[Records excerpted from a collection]
==========

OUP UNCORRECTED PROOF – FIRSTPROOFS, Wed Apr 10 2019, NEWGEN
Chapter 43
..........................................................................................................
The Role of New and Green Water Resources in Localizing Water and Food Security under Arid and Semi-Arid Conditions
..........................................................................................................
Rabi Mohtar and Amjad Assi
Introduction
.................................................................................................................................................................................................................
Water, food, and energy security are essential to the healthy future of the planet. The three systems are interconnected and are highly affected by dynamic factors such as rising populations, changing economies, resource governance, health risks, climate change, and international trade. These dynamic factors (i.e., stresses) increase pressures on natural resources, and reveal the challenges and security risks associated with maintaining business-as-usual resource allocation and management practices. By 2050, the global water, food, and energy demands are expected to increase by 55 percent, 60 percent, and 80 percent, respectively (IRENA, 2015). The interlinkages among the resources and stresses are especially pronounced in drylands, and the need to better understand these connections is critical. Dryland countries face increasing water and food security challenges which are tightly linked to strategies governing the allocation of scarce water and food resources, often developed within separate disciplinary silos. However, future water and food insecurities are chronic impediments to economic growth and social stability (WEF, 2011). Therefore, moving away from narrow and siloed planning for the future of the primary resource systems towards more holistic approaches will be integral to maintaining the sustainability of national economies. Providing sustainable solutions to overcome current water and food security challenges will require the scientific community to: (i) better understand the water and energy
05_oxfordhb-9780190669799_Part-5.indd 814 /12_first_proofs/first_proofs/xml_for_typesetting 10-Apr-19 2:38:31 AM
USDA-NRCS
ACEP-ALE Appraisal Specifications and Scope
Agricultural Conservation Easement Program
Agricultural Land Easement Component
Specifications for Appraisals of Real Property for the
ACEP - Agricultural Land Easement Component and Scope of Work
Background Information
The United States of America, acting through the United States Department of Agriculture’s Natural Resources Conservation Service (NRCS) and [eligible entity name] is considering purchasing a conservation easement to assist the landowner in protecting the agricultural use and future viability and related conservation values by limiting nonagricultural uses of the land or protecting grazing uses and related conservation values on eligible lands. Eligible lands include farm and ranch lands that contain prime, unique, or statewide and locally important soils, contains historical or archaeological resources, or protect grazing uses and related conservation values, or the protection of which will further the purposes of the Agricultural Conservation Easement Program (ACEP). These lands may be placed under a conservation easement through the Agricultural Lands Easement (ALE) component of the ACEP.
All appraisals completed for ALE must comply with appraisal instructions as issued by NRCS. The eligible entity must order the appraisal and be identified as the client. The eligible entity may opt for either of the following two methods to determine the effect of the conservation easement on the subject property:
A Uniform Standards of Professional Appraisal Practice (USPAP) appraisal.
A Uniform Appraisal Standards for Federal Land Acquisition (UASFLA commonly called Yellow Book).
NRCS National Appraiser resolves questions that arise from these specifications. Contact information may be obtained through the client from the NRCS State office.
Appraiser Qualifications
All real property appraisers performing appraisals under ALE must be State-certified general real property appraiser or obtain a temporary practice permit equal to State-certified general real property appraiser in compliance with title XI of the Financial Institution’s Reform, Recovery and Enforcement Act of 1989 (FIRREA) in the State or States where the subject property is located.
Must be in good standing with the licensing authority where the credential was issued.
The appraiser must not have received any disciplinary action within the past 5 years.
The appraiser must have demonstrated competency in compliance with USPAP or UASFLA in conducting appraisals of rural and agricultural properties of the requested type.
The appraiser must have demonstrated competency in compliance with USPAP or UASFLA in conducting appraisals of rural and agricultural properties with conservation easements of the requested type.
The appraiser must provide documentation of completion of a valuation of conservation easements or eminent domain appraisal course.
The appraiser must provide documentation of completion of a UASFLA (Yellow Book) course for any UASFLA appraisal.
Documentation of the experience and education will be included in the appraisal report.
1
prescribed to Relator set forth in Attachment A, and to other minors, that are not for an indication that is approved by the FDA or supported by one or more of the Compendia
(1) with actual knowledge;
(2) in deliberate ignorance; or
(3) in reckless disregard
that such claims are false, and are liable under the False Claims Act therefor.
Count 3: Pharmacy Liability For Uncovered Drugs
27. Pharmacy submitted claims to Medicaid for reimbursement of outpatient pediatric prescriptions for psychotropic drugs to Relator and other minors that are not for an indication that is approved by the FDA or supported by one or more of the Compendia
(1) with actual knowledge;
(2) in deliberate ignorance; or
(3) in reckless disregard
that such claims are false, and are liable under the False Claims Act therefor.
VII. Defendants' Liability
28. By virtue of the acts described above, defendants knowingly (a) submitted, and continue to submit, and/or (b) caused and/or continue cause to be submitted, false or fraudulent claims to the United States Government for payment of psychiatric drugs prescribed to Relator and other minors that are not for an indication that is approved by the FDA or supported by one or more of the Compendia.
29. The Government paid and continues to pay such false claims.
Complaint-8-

==========

Required work =>
All the entries are to be reproduced verbatim.

Result of the exercise =>
OUP UNCORRECTED PROOF – FIRSTPROOFS, Wed Apr 10 2019, NEWGEN
Chapter 43
..........................................................................................................
The Role of New and Green Water Resources in Localizing Water and Food Security under Arid and Semi-Arid Conditions
..........................................................................................................
Rabi Mohtar and Amjad Assi
Introduction
.................................................................................................................................................................................................................
Water, food, and energy security are essential to the healthy future of the planet. The three systems are interconnected and are highly affected by dynamic factors such as rising populations, changing economies, resource governance, health risks, climate change, and international trade. These dynamic factors (i.e., stresses) increase pressures on natural resources, and reveal the challenges and security risks associated with maintaining business-as-usual resource allocation and management practices. By 2050, the global water, food, and energy demands are expected to increase by 55 percent, 60 percent, and 80 percent, respectively (IRENA, 2015). The interlinkages among the resources and stresses are especially pronounced in drylands, and the need to better understand these connections is critical. Dryland countries face increasing water and food security challenges which are tightly linked to strategies governing the allocation of scarce water and food resources, often developed within separate disciplinary silos. However, future water and food insecurities are chronic impediments to economic growth and social stability (WEF, 2011). Therefore, moving away from narrow and siloed planning for the future of the primary resource systems towards more holistic approaches will be integral to maintaining the sustainability of national economies. Providing sustainable solutions to overcome current water and food security challenges will require the scientific community to: (i) better understand the water and energy
05_oxfordhb-9780190669799_Part-5.indd 814 /12_first_proofs/first_proofs/xml_for_typesetting 10-Apr-19 2:38:31 AM
USDA-NRCS
ACEP-ALE Appraisal Specifications and Scope
Agricultural Conservation Easement Program
Agricultural Land Easement Component
Specifications for Appraisals of Real Property for the
ACEP - Agricultural Land Easement Component and Scope of Work
Background Information
The United States of America, acting through the United States Department of Agriculture’s Natural Resources Conservation Service (NRCS) and [eligible entity name] is considering purchasing a conservation easement to assist the landowner in protecting the agricultural use and future viability and related conservation values by limiting nonagricultural uses of the land or protecting grazing uses and related conservation values on eligible lands. Eligible lands include farm and ranch lands that contain prime, unique, or statewide and locally important soils, contains historical or archaeological resources, or protect grazing uses and related conservation values, or the protection of which will further the purposes of the Agricultural Conservation Easement Program (ACEP). These lands may be placed under a conservation easement through the Agricultural Lands Easement (ALE) component of the ACEP.
All appraisals completed for ALE must comply with appraisal instructions as issued by NRCS. The eligible entity must order the appraisal and be identified as the client. The eligible entity may opt for either of the following two methods to determine the effect of the conservation easement on the subject property:
A Uniform Standards of Professional Appraisal Practice (USPAP) appraisal.
A Uniform Appraisal Standards for Federal Land Acquisition (UASFLA commonly called Yellow Book).
NRCS National Appraiser resolves questions that arise from these specifications. Contact information may be obtained through the client from the NRCS State office.
Appraiser Qualifications
All real property appraisers performing appraisals under ALE must be State-certified general real property appraiser or obtain a temporary practice permit equal to State-certified general real property appraiser in compliance with title XI of the Financial Institution’s Reform, Recovery and Enforcement Act of 1989 (FIRREA) in the State or States where the subject property is located.
Must be in good standing with the licensing authority where the credential was issued.
The appraiser must not have received any disciplinary action within the past 5 years.
The appraiser must have demonstrated competency in compliance with USPAP or UASFLA in conducting appraisals of rural and agricultural properties of the requested type.
The appraiser must have demonstrated competency in compliance with USPAP or UASFLA in conducting appraisals of rural and agricultural properties with conservation easements of the requested type.
The appraiser must provide documentation of completion of a valuation of conservation easements or eminent domain appraisal course.
The appraiser must provide documentation of completion of a UASFLA (Yellow Book) course for any UASFLA appraisal.
Documentation of the experience and education will be included in the appraisal report.
1
prescribed to Relator set forth in Attachment A, and to other minors, that are not for an indication that is approved by the FDA or supported by one or more of the Compendia
(1) with actual knowledge;
(2) in deliberate ignorance; or
(3) in reckless disregard
that such claims are false, and are liable under the False Claims Act therefor.
Count 3: Pharmacy Liability For Uncovered Drugs
27. Pharmacy submitted claims to Medicaid for reimbursement of outpatient pediatric prescriptions for psychotropic drugs to Relator and other minors that are not for an indication that is approved by the FDA or supported by one or more of the Compendia
(1) with actual knowledge;
(2) in deliberate ignorance; or
(3) in reckless disregard
that such claims are false, and are liable under the False Claims Act therefor.
VII. Defendants' Liability
28. By virtue of the acts described above, defendants knowingly (a) submitted, and continue to submit, and/or (b) caused and/or continue cause to be submitted, false or fraudulent claims to the United States Government for payment of psychiatric drugs prescribed to Relator and other minors that are not for an indication that is approved by the FDA or supported by one or more of the Compendia.
29. The Government paid and continues to pay such false claims.
Complaint-8-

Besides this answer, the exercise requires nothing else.